Les jeunes comme Ahmed font face à d’innombrables dangers. Les trafiquants, les polices des frontières, trouver des endroits pour dormir dans des pays étrangers sont autant d’agissements porteurs de risques. Près d’un tiers ont subi des violences, physiques, psychologiques et sexuelles, selon des chiffres de Médecins sans frontières (MSF). Ils font état de « chantages, tortures et viols », a déclaré Natasa Toskic, ancienne psychologue auprès de MSF.

La majorité souffrent de troubles anxieux, de dépression, d’abus de substances illicites, de problèmes de comportement agressif et auto-agressif. « Ceux souffrant du SSPT (syndrome de stress post-traumatique) sont plus nombreux que ceux n’affichant aucun symptôme », a-t-elle précisé. Les centres d’accueil peuvent eux-aussi être dangereux. En juin, une vidéo est apparue montrant des gardiens en train de frapper et battre des mineurs dans le camp de Bogovadja, où un employé du centre social est en charge de 330 enfants.
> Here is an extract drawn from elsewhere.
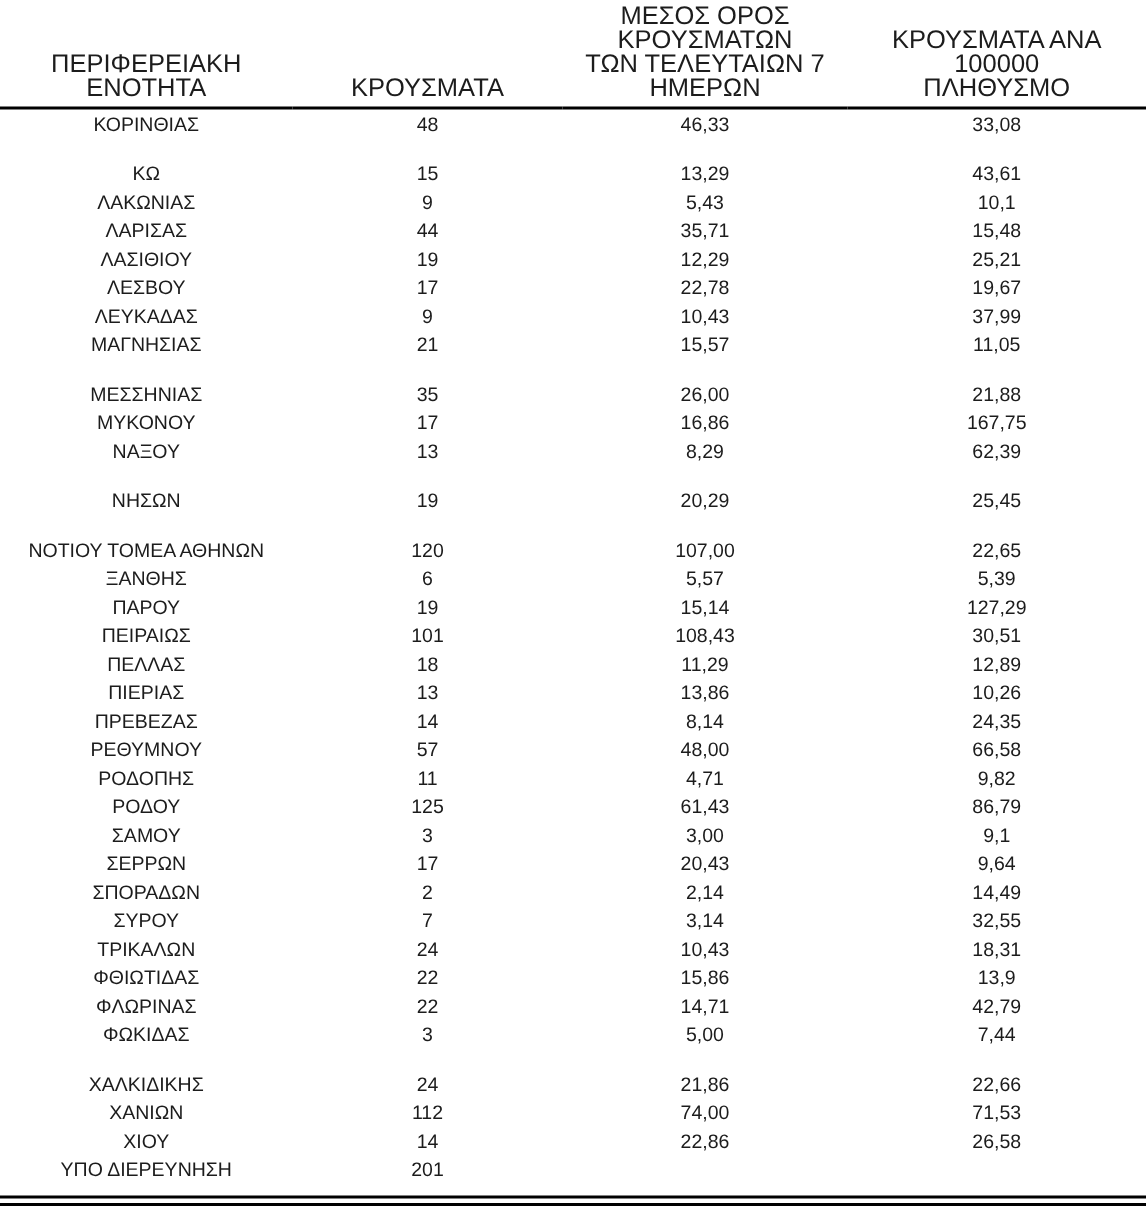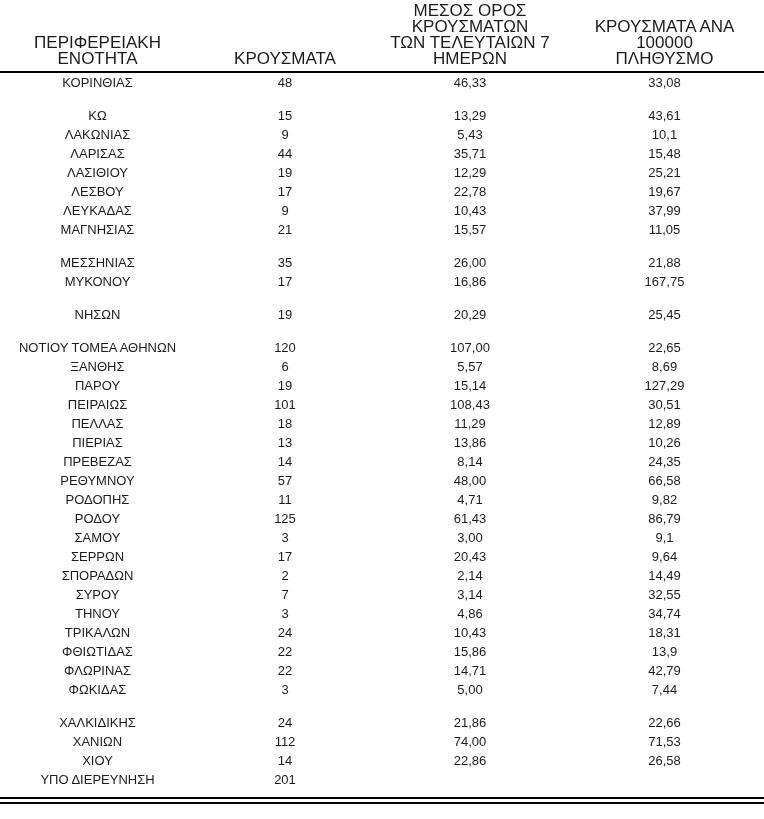"ΝΑΞΟΥ" tr { html: none -> <tr> <td>ΝΑΞΟΥ</td> <td>13</td> <td>8,29</td> <td>62,39</td> </tr> }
En mars, six migrants ont été arrêtés en Bosnie, soupçonnés de viol sur plusieurs mineurs dans un camp.

« Je sais que la mort menace en route, mais elle menace à la maison aussi »

Les Balkans ont été traversés par des centaines de milliers de migrants depuis 2015. Bien que la route soit officiellement fermée, les trafiquants trouvent des moyens de passer les réfugiés, parfois en entassant vingt d’entre eux dans une seule voiture. Belgrade est un centre majeur. Depuis la capitale serbe, les trafiquants font passer les migrants vers la Hongrie, la Croatie et la Bosnie voisines. Les prix montent jusqu’à plus de 8 000 euros par migrants, les poussant dans d’importantes dettes, note Vladimir Sjekloca de l’ONG Centre pour la politique de crise et la réaction. « Ils ne peuvent payer qu’une partie de la sommes », dit-il. En conséquence, certains laissent les jeunes sur place dans « une forme d’esclavage ».

Tous les enfants sollicités par l’AFP ont évoqué des violences policières lorsqu’ils sont interceptés dans les zones frontalières, un fait que tous les pays de la région nient ou traitent comme des « incidents ». La plupart de ces repoussées violentes sont l’œuvre des polices croates et hongroises, selon des témoignages réunis par l’ONG Réseau de surveillance des violences frontalières. En 2020, 40 incidents contre des groupes de migrants au sein desquels se trouvaient des mineurs, y compris un bébés de cinq mois, ont été rapportés par cette organisation.

Karox Pishtewan, un réfugié kurde est arrivé en Serbie il y a trois ans, « la peur au ventre », âgé de 16 ans. Après un passage dans un orphelinat, il est un des rares à avoir obtenu un statut de réfugié en Serbie et est employé depuis comme traducteur dans une organisation de défense des droits de l’homme. Âgé aujourd’hui de 19 ans, le jeune homme à la barbe taillé a maintenant son appartement à Belgrade. « Partout en Europe c’est pareil, vous êtes le migrants et l’étranger », dit-il, expliquant qu’il s’efforce de persuader d’autres jeunes migrants de rester.

Quand il est entré en Serbie, le pays était salué pour son approche humaine à la crise des migrants, à la différence des pays voisins qui érigeaient des clôtures à leurs frontières et avait un discours hostile aux migrants. Mais la plupart souhaitent poursuivre leur route en dépit des risques. « Je n’ai pas le choix, je sais que la mort menace en route, mais elle menace à la maison aussi, il n’y a pas de différence », dit Ahmed.